Rentrée culturelle : des acteurs culturels algériens réagissent
La rentrée culturelle en Algérie animée par le ministère de la Culture et des Arts sous le signe de « Notre culture est dans notre diversité et notre unité », a suscité de la controverse chez plusieurs acteurs et activistes culturels, des journalistes, ainsi que des universitaires sur la Toile, la qualifiant de « mascarade.»
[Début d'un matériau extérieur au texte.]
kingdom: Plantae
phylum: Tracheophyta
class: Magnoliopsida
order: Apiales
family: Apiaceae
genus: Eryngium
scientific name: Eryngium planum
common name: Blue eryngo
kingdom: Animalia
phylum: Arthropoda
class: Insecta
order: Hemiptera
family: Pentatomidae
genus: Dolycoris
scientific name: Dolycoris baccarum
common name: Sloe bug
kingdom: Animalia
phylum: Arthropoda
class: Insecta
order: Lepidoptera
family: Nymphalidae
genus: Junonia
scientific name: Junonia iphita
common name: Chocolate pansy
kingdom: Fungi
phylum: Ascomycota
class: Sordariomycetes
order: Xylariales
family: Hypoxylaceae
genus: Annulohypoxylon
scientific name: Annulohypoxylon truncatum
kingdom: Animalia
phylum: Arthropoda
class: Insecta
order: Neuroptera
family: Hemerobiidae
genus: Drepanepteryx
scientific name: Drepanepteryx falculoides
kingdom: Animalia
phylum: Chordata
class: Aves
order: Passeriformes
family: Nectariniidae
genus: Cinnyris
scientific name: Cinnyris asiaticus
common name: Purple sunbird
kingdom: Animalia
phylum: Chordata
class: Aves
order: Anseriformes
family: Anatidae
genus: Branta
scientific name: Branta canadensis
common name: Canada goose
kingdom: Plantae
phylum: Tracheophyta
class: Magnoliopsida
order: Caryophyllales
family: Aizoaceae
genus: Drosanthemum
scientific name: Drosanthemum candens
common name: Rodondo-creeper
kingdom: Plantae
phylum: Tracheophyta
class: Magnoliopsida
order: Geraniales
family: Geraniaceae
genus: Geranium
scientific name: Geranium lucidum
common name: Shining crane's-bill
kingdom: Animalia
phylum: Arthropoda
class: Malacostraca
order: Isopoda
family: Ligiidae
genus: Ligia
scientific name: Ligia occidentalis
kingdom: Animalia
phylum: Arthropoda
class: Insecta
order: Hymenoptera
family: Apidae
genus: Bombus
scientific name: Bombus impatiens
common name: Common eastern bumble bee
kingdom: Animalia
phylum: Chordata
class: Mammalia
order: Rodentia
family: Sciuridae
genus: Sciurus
En effet, pour Ammar Kessab, expert international en politique et management culturel, il s’agit d’une rentrée culturelle « comparable au ministère de la Culture et des Arts lui-même, autrement dit, plus de domination sur l’action culturelle de la part de l’appareil officiel qui a tant brimé les talents depuis déjà 20 ans et essaye aujourd’hui d’embellir l’image du système à travers ce qu’ils appellent culture », ajoutant que le concept de rentrée culturelle « doit être à la hauteur de l’institution qui produit et encourage l’action culturelle », Ammar Kessab souligne « qu’il est encore plus désolant d’utiliser le nom du grand écrivain algérien Mohammed Dib enterré à Paris parce que marginalisé en Algérie, et le terme « diversité culturelle », afin de dissimuler les intentions du ministère. »
De son côté, Rabeh Sebaa, professeur de sociologie et d’anthropologie linguistique a réagi aux photos de ladite manifestation culturelle défilées sur la Toile en s’interrogeant « De quelle rentrée s’agit-il ? On ne parle de rentrée que par mimétisme. Et cette période n’apporte strictement rien de notable par rapport aux mous passés. Bien au contraire, depuis plus d’un semestre la léthargie est générale. Les quelques frémissements pilotés par le comptoir officiel de l’aculture sont insignifiant. Heureusement que les cultures, au sens anthropologique du terme, font la quotidienneté de la société algérienne. Elles n’ont nulle besoin d’une action conventionnelle. Encore moins d’un découpage saisonnier officiel. Il n’y a ni rentrée ni sortie. Il n’existe que des manifestations circonstancielles organisées administrativement dans le but de justifier politiquement la raison d’exister et surtout les raisons d’engloutir les sommes colossales par ledit comptoir culturel. »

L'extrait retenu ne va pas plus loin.